A Glasgow-based technology company is to develop a mobile game aimed at helping children prevent the spread of coronavirus.
Game Doctor has been given a £50,000 grant by Government agency Innovate UK for the app, which will it is hoped will launch in September as a free download on iOS and Android.
Aimed at children aged eight to 16, the game will feature drug and vaccine development to teach them about the virus, with analytics measuring health behaviours of young people.
Dr Carla Brown is now working with the company’s stakeholders to make a connection with Public Health Scotland and help push the app.
She told the PA news agency: “We were really very keen to use our expertise to help tackle this horrible pandemic and help with our young people who are feeling quite anxious about it.
“The aim is to basically let teenagers feel involved by letting them develop drugs and vaccines, alongside scientists to give them hope, and reassure them that you know this isn’t forever – we are working together to develop a cure.
“What we’re trying to do is get a game that not only teaches young people about Covid-19, hopefully it just makes them a bit more positive about adhering to this Government guidance for the next two years.”
She added: “What we basically want to do is create almost a drug development simulator so the players will be developing and working with real drugs that are currently being tested in clinical trials, and real vaccines currently being tested in clinical trials, and seeing how they how they reduce the infection.

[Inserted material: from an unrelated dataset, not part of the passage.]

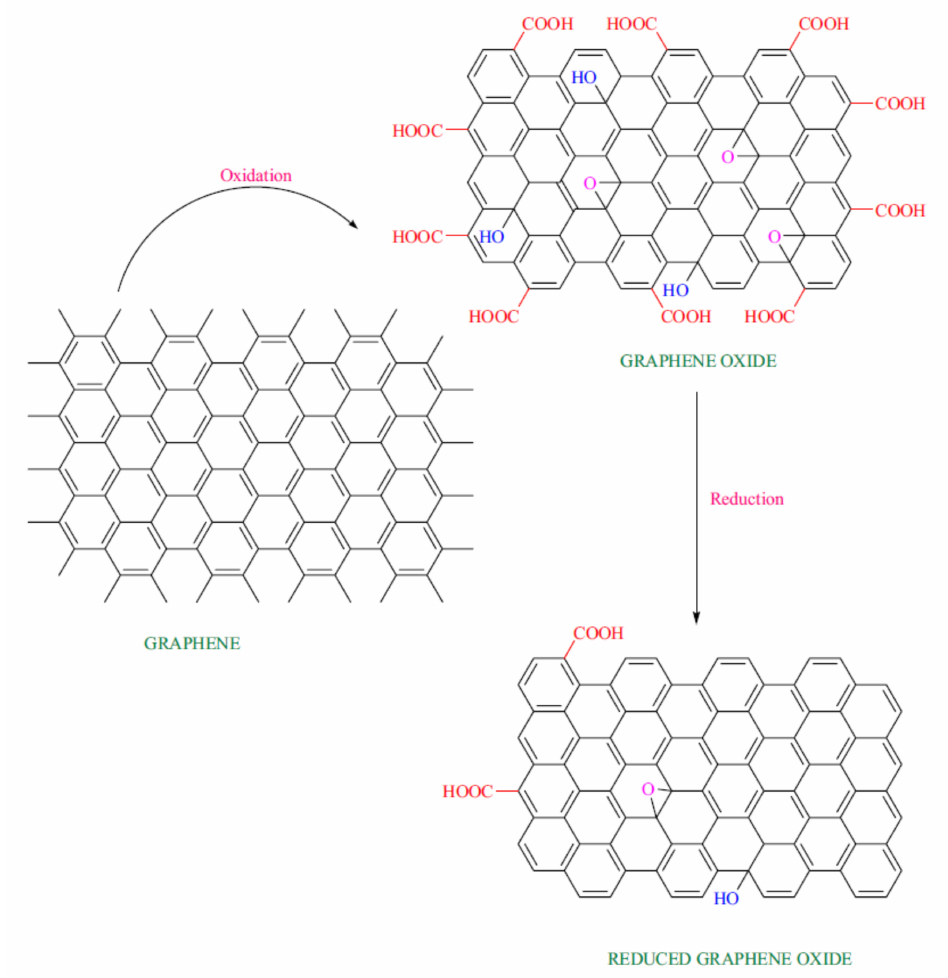
Figure 8. Overview of various structures of GNs and the illustration of covalent/non-covalent functionalization of GNs. Reprinted with permission from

“Through this game we’re hoping to collect data on students and players’ knowledge on Covid-19 and how that changes during gameplay.
She said the game would also explore “their attitudes and behaviours towards vaccine development, vaccine use and how that changes during gameplay” and there would also be “quizzes and stuff throughout the game to see their attitudes towards the whole thing, the whole pandemic as well”.
Game Doctor was set up by Dr Brown, a University of Glasgow graduate, in 2016 and will now work closely with researchers studying Covid-19 at the institute and Queen’s University Belfast.
A health psychologist from the University of Stirling will also support the game design and evaluation stages ahead of their August 31 deadline.
Dr Brown told PA: “Although we’ve just got £50,000 now I’m working with Stirling Uni to apply for quite a big grant to update the game after it’s released so we can keep adding more drugs and more vaccines.
“We only start writing grants in March for the Covid game itself so I think two months is pretty quick to get funding.
“I’ve been working hard to get people in the public to understand and appreciate the value of games for health education.
“It’s definitely been a journey in that sense.
“I’m just really excited that we’re getting to use our expertise for this because you know we’ve done small games for universities – on obesity – and we’re actually able to pull that all together and do something really good.”